Ichibo wondered what it was. The best gifts were those that came as a surprise. Ichibo’s parents never told her what they were going to give her for her birthday. They never even asked her what she wanted most. But it was really surprising how they managed to give Ichibo exactly what she wanted.
Outside in the garden stood a brand new bike! She had learnt to cycle barely a month ago on Amar’s bike. It had been difficult because Amar had a very heavy, old bike. But Ichibo, being somewhat of a tomboy, had learnt to ride it. Ichibo’s new bike was red in colour and shone and glistened in the sun.
“Thank you Appa, thank you Amma,” shouted Ichibo. Then she got onto the bike and was off.
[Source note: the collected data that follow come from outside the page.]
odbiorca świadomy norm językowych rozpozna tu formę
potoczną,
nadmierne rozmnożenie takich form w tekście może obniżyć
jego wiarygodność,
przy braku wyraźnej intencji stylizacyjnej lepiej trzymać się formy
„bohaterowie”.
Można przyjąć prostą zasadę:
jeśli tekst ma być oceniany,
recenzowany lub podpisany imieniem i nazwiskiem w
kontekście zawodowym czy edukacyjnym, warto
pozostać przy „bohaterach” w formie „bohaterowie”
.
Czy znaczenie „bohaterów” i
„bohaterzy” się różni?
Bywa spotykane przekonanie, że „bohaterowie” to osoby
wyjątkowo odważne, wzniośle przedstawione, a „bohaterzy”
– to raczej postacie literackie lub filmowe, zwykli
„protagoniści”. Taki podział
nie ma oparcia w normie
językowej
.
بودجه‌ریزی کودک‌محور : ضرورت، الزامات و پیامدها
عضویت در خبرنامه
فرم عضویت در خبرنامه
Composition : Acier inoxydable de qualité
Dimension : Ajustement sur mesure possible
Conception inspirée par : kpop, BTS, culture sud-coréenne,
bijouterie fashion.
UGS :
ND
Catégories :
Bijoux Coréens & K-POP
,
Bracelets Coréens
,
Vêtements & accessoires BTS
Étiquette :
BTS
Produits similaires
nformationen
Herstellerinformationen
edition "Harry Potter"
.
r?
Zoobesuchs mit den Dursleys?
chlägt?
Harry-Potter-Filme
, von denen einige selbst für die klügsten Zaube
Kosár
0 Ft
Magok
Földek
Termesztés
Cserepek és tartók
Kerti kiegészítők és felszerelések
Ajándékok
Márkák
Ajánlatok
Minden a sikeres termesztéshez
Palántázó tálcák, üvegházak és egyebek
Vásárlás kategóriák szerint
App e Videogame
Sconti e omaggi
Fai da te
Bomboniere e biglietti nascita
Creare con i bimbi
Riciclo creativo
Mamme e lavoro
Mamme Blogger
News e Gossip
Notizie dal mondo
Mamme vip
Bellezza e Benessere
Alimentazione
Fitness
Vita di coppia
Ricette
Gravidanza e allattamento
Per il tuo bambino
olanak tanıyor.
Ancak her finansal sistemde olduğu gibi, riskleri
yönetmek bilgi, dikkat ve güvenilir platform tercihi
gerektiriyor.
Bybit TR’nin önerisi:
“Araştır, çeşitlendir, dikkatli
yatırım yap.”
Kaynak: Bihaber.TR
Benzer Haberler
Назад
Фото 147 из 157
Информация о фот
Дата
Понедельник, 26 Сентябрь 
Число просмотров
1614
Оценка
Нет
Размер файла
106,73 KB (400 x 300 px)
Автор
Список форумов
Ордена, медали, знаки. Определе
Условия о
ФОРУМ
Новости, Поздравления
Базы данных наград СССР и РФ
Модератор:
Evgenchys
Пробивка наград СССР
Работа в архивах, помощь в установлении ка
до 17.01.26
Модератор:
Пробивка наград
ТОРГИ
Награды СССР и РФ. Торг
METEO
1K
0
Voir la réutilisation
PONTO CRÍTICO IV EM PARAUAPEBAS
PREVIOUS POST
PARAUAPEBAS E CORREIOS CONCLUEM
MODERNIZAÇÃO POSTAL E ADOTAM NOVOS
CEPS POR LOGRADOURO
“Take care,” shouted her parents after her.
When she came back all flushed with the excitement of owning a bicycle, her favourite dish was on the breakfast table. It was masala dosa. Her mother knew how to make them crisp and golden brown. She filled them with peas and potatoes and cashew nuts and topped them with dollops of butter. They sat down to breakfast.
“How many friends have you invited for the party today, Ichibo?” asked her mother.
“Oh, about 10 to 15,” said Ichibo vaguely.
Ichibo’s mother was busy in the kitchen the whole day. All the snacks had to be made at home. The dining room had to be decorated. Ichibo did not help her mother. She felt it was her birthday and the party was for her. So why should she help? Ichibo went upto her room and spent the morning reading.
In the afternoon as Ichibo was about to leave the house, she said, “I’ll be back well before the party.” Ichibo’s mother thought that she wanted to go and play with Amar as she usually did on holidays. Instead Ichibo caught a bus and went straight to “My Fair Lady.”
“I want you to cut my hair short,” said Ichibo to the attendant.
“You have such beautiful, thick, jet black hair. Are you sure you want it cut?” asked the attendant.
“Quite sure,” said Ichibo.
“What length would you like it,” she asked.
“Up to my shoulder, no, even shorter.”
Snip, snip, went the scissors and Ichibo’s waist-length hair fell to the ground to be swept away and put into the dustbin. How proudly had Ichibo’s mother looked after her hair, combing and brushing it, massaging the scalp with oil and drying the hair gently after washing it! All those years of care lay in a heap on the floor. It took all of twenty minutes before the hair-dresser was satisfied with her work. Ichibo looked shyly at her face in the mirror and she liked what she saw.